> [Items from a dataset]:
==========

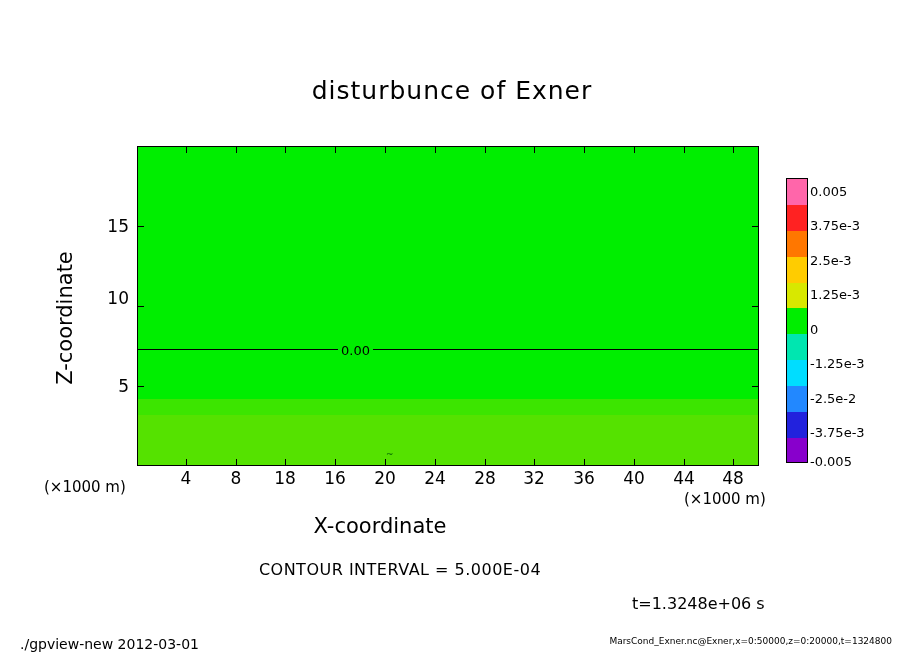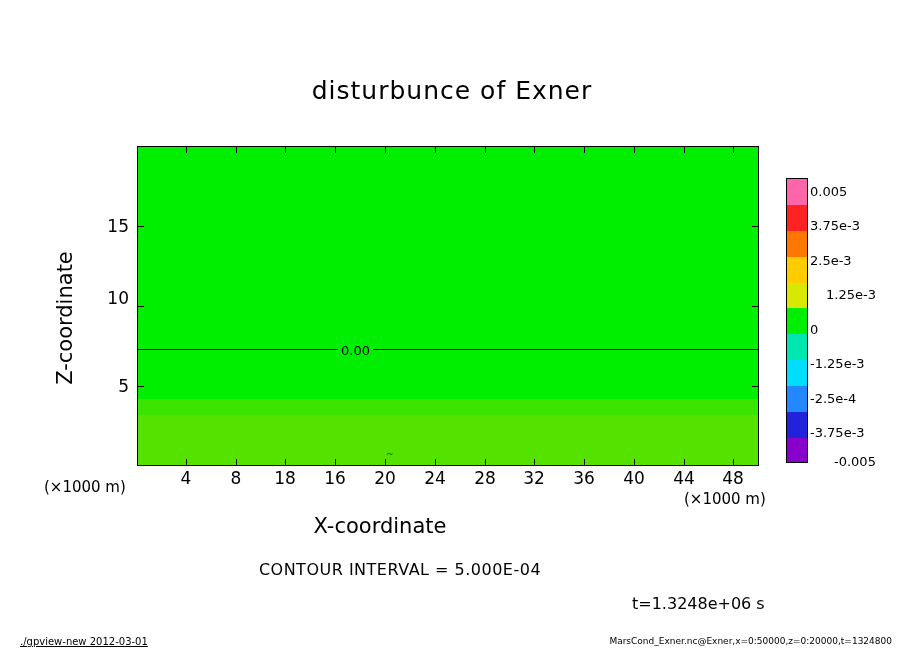--- a/index.html
+++ b/index.html
@@ -235,7 +235,7 @@
   <div class="cb-tick" style="top:191px;">0.005</div>
   <div class="cb-tick" style="top:225px;text-align:center;">3.75e-3</div>
   <div class="cb-tick" style="top:260px;">2.5e-3</div>
-  <div class="cb-tick" style="top:294px;margin-left:16px;">1.25e-3</div>
+  <div class="cb-tick" style="top:294px;">1.25e-3</div>
   <div class="cb-tick" style="top:329px;">0</div>
   <div class="cb-tick" style="top:363px;">-1.25e-3</div>
   <div class="cb-tick" style="top:398px;">-2.5e-4</div>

==========

> [TO-DO ITEM]: If pictures appear in the data, omit them and copy all other parts exactly.

> [SOLVED EXERCISE]:
--- a/index.html
+++ b/index.html
@@ -235,7 +235,7 @@
   <div class="cb-tick" style="top:191px;">0.005</div>
   <div class="cb-tick" style="top:225px;text-align:center;">3.75e-3</div>
   <div class="cb-tick" style="top:260px;">2.5e-3</div>
-  <div class="cb-tick" style="top:294px;margin-left:16px;">1.25e-3</div>
+  <div class="cb-tick" style="top:294px;">1.25e-3</div>
   <div class="cb-tick" style="top:329px;">0</div>
   <div class="cb-tick" style="top:363px;">-1.25e-3</div>
   <div class="cb-tick" style="top:398px;">-2.5e-4</div>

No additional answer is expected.